When I was at senior school, in the early 1960s, we had school dinners that were of variable quality but generally pretty good.
Two major differences to today though: 1. You had two choices – eat it or leave it.
2. Processed food usually meant tinned peas. The good thing about this was that it made you at least taste most things – even if only to rid the pangs of hunger – and led to more people having much fewer food dislikes than today.
Home life also worked on the same principle, with the added incentive “if you don’t finish your dinner, you don’t get pudding”.
Vegetarianism was an unknown quantity, imported from the United States in the flower-power days and linked more to the users of mind-bending concoctions than a healthy diet – until someone saw a profit to be made in it, of course.
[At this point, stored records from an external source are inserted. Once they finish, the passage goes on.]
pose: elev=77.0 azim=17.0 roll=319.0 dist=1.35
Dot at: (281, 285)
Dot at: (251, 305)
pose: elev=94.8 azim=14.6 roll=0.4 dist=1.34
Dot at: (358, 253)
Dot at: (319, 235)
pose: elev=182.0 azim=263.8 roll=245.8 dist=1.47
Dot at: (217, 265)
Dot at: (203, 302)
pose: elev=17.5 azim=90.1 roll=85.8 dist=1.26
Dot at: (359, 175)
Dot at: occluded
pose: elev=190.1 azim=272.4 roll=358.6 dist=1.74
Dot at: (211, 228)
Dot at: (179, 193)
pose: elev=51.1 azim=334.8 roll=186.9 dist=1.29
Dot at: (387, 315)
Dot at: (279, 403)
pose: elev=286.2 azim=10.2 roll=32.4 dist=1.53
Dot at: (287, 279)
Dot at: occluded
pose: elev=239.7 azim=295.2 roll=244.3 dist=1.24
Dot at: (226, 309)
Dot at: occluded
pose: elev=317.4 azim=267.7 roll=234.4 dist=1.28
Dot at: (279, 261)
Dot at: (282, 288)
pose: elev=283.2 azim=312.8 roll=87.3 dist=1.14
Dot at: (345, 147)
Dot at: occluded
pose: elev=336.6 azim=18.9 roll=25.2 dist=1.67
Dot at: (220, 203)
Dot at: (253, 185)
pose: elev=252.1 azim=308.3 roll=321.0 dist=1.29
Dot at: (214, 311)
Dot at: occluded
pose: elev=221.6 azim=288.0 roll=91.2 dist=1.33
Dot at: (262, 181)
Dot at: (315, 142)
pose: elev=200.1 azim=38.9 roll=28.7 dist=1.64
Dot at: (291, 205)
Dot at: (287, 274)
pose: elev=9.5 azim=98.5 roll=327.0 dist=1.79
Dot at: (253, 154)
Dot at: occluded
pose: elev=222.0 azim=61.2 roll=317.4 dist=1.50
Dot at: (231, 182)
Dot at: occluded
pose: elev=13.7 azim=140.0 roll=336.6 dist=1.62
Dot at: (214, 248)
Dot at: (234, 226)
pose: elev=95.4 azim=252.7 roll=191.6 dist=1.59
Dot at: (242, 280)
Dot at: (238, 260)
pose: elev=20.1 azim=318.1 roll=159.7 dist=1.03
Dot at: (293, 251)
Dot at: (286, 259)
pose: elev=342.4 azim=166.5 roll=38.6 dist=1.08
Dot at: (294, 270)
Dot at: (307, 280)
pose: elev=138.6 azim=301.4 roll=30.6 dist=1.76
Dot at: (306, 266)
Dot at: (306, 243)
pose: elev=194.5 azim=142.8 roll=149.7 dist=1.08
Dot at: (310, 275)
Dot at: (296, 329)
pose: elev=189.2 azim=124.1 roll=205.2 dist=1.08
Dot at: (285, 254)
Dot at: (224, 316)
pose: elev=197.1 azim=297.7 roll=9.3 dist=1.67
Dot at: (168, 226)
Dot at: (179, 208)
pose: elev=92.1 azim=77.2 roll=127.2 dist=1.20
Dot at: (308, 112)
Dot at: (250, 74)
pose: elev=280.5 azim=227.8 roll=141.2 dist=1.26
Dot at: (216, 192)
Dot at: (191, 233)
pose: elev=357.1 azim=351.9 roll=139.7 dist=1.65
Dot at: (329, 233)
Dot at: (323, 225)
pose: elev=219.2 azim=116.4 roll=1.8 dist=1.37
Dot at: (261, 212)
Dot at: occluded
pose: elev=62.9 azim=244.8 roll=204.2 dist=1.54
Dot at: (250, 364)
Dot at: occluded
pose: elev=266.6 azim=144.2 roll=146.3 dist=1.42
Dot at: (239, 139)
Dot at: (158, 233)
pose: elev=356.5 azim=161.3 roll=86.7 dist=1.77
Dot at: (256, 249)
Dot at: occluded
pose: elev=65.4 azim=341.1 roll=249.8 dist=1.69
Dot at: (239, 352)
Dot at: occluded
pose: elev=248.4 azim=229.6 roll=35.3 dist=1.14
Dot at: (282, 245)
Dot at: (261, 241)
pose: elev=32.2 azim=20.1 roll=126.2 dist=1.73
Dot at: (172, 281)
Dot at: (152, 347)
With this in mind I was fascinated by Jamie Oliver’s Channel 4 TV programme – Jamie’s American Food Revolution – about his attempts to change the diet of the US town of Huntingdon, considered the unhealthiest town in the US, where children didn’t recognise raw vegetables, where schools served up pizza for breakfast and children were growing up unable to use a knife and fork.
Are we heading this way?
Well, some people certainly are.
For me, parents who can’t cook from scratch are a danger to children.
But authorities that back up a processed diet regime that is shortening the lives of children should be imprisoned.